-- 源文档 --
########################################

Compute and return the square root of x, where x is guaranteed to be a non-negative integer.

Since the return type is an integer, the decimal digits are truncated and only the integer part of the result is returned.

Example 1:

Input: 4
Output: 2

Example 2:

Input: 8
Output: 2
Explanation: The square root of 8 is 2.82842..., and since 
             the decimal part is truncated, 2 is returned.

方法：

    /**
     * 使用二分法比较
     * Runtime: 29 ms, faster than 79.84%
     *
     * @param x
     * @return
     */
    public int mySqrt(int x) {
        if (x == 0) {
            return 0;
        }
        if (x >= 1 && x <= 3) {
            return 1;
        }
        if (x >= 4 && x <= 8) {
            return 2;
        }
        //切记不能用int，当x=2147395599时，第一次mid=536848900,但是mid*mid=484528144,并不是正确值！

########################################

把上方求平方根的题目文本中从“Since the return”到“2 is returned.”的一段一字不改地抄录下来。

-- 数据摘录 --
########################################

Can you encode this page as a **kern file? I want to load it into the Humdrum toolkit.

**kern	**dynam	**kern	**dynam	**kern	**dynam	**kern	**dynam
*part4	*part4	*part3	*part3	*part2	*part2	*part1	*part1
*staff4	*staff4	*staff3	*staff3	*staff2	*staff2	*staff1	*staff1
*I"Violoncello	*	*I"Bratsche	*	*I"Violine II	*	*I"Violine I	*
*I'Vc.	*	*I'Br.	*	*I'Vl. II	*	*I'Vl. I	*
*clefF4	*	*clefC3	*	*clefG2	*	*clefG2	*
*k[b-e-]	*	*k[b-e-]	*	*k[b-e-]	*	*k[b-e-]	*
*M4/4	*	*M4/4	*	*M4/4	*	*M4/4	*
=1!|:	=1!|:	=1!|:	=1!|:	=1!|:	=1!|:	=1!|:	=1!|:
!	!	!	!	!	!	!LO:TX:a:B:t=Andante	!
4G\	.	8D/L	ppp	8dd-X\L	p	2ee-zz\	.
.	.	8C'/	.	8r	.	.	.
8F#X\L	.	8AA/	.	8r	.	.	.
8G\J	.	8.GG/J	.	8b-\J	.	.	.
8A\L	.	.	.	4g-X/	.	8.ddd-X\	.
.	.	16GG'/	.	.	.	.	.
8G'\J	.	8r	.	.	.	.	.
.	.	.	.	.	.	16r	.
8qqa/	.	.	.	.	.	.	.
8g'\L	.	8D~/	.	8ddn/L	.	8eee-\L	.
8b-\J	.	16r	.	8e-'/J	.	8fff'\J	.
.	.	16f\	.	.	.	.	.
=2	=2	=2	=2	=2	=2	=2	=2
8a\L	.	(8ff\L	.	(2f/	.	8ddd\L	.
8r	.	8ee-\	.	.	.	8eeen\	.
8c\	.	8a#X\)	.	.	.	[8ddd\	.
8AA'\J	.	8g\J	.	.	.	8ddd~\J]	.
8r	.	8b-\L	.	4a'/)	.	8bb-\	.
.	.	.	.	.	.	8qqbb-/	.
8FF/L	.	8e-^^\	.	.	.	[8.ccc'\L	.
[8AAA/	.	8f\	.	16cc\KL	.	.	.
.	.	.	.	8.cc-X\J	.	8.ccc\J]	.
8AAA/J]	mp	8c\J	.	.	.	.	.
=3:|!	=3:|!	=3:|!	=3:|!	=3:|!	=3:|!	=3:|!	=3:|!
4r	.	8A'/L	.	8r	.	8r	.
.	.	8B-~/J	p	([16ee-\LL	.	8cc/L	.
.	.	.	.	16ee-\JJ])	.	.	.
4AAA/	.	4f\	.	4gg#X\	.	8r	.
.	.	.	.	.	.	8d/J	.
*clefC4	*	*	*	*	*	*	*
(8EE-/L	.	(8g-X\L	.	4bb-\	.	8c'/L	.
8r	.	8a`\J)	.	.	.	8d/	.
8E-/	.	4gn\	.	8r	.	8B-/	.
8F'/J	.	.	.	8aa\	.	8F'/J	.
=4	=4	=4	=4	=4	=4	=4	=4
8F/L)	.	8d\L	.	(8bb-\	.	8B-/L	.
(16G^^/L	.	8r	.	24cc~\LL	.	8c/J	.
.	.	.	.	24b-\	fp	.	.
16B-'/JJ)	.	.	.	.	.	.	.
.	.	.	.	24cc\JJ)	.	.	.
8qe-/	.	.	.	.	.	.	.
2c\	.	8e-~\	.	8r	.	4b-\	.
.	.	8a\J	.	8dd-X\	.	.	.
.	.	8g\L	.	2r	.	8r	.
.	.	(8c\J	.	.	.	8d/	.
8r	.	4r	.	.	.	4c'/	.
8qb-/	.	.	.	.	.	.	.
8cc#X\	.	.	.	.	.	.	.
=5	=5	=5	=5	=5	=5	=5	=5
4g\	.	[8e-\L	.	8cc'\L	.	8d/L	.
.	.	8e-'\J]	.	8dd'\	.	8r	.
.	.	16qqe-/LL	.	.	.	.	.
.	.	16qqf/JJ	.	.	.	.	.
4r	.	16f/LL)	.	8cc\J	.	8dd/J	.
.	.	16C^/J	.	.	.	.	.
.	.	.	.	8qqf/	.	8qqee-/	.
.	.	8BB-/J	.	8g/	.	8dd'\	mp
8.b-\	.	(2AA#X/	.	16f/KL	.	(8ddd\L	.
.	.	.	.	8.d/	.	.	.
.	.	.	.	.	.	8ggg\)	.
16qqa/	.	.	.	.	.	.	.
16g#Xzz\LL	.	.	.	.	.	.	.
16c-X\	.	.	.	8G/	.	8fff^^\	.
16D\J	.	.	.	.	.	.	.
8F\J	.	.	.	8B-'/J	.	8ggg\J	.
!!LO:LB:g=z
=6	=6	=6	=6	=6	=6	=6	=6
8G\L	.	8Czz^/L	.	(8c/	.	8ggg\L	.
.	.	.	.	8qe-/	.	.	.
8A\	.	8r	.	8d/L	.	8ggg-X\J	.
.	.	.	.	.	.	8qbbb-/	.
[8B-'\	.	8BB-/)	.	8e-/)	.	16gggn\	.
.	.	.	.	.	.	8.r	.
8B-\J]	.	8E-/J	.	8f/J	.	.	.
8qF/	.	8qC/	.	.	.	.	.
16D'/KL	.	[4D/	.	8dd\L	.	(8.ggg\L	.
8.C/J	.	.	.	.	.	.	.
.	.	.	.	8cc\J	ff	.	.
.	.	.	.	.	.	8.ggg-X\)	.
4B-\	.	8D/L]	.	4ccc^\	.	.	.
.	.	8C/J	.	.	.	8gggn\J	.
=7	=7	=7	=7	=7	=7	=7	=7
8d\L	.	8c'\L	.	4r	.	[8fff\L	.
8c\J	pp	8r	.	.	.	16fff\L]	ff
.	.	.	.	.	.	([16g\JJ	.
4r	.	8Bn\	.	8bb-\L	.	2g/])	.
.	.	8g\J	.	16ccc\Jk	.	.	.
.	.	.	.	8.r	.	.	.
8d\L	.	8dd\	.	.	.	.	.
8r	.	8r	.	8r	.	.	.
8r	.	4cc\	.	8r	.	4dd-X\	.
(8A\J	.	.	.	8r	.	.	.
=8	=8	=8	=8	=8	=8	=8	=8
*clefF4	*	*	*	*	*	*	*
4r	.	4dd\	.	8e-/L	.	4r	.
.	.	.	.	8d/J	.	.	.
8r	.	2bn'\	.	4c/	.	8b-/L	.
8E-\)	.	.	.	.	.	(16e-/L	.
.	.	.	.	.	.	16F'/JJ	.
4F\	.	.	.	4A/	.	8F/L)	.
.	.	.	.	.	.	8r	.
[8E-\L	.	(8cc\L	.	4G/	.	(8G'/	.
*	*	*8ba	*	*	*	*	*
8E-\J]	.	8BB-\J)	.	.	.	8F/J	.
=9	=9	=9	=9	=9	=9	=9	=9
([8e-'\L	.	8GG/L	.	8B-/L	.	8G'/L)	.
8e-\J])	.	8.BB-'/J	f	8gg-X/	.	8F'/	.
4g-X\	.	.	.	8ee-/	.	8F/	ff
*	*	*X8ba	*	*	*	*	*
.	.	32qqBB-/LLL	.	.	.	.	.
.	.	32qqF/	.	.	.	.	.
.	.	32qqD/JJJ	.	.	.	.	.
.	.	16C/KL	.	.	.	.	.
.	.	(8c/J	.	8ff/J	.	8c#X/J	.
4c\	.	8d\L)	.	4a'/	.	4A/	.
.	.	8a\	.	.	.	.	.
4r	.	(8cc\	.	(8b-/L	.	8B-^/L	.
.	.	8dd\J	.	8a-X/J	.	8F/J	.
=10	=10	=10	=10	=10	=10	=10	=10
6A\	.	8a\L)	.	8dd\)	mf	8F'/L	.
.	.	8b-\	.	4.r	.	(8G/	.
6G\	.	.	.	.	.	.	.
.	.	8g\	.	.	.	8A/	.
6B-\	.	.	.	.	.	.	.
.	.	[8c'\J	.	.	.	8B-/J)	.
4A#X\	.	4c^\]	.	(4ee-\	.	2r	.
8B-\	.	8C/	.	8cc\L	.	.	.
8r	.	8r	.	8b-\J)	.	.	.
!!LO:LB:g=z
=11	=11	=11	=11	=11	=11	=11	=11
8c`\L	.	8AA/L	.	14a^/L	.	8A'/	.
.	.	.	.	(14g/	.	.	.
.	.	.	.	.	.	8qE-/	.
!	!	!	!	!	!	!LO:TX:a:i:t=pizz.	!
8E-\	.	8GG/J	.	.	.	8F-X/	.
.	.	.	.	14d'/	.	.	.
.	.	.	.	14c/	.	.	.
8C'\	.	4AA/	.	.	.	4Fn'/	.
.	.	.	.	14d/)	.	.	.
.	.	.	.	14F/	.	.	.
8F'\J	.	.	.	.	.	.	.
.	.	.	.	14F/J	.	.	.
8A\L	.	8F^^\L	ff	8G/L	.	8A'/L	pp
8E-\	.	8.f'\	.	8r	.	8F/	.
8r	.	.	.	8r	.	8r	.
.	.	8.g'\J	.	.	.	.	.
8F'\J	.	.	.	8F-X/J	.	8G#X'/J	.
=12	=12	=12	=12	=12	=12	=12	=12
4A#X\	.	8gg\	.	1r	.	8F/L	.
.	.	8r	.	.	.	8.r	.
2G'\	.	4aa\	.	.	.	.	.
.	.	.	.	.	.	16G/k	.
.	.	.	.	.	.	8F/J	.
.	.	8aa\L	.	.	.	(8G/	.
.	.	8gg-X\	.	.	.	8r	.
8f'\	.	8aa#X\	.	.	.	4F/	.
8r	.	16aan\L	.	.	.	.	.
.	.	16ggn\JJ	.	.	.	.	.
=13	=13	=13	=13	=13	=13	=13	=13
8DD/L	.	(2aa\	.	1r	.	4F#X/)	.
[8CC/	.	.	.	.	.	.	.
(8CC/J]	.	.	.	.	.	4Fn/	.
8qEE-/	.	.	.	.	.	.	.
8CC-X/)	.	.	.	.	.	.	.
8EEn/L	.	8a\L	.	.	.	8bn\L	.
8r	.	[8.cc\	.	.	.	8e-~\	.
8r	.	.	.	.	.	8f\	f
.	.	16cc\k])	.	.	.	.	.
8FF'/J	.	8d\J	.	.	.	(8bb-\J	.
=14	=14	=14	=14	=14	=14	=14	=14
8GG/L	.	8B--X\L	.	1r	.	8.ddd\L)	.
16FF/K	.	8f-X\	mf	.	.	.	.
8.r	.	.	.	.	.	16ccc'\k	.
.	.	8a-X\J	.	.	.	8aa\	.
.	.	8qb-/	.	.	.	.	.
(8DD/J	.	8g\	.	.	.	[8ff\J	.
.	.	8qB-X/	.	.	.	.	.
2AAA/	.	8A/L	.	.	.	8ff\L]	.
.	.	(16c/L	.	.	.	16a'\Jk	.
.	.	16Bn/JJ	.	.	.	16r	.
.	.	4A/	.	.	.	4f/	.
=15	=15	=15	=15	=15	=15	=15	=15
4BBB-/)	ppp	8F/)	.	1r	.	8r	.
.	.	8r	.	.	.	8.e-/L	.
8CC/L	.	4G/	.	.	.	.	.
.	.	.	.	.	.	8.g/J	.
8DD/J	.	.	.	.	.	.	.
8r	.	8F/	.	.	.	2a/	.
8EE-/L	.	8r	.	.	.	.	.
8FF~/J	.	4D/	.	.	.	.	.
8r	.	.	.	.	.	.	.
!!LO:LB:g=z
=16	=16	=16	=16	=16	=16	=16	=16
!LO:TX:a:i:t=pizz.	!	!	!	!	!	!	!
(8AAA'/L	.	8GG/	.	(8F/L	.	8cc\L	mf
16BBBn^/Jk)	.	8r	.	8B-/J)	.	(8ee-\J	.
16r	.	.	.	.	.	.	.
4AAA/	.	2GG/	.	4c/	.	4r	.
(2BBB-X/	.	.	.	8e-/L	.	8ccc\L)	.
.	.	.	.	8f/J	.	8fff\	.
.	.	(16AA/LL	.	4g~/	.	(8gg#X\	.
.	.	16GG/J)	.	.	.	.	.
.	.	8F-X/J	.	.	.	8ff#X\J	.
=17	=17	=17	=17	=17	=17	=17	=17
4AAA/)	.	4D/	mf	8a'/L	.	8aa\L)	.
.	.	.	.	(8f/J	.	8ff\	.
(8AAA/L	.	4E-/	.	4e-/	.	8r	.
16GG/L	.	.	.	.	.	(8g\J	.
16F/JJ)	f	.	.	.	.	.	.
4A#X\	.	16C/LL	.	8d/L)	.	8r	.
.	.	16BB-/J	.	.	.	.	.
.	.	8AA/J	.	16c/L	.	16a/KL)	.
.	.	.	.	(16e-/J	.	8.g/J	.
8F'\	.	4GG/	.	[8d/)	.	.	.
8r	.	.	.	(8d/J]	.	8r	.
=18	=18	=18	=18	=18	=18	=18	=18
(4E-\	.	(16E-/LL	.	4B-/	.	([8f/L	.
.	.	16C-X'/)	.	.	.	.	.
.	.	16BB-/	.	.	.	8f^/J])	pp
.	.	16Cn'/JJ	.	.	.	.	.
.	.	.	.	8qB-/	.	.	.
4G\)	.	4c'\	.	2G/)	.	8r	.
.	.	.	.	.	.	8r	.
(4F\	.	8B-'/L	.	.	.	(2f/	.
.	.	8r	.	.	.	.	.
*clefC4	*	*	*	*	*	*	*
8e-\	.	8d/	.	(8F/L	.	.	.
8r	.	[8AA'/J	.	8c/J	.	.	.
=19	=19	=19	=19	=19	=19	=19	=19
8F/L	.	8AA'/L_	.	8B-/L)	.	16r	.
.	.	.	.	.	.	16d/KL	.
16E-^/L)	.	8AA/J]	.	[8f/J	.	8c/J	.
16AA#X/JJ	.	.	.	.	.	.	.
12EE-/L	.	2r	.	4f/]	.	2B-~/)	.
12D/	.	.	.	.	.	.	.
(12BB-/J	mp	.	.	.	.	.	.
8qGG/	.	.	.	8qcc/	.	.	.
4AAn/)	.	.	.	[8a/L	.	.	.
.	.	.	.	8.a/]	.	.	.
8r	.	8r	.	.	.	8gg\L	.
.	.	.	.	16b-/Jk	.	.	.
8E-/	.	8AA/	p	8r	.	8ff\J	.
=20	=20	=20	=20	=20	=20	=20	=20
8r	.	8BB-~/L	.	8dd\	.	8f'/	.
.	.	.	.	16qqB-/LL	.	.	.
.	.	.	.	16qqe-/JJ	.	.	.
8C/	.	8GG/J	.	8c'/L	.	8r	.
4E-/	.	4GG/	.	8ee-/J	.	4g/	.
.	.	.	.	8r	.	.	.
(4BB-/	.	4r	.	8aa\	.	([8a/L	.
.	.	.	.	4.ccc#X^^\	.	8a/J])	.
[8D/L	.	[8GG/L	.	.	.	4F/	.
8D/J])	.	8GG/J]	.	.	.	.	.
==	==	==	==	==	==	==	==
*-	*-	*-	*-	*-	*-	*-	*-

########################################

-- 练习答案 --
Since the return type is an integer, the decimal digits are truncated and only the integer part of the result is returned.

Example 1:

Input: 4
Output: 2

Example 2:

Input: 8
Output: 2
Explanation: The square root of 8 is 2.82842..., and since 
             the decimal part is truncated, 2 is returned.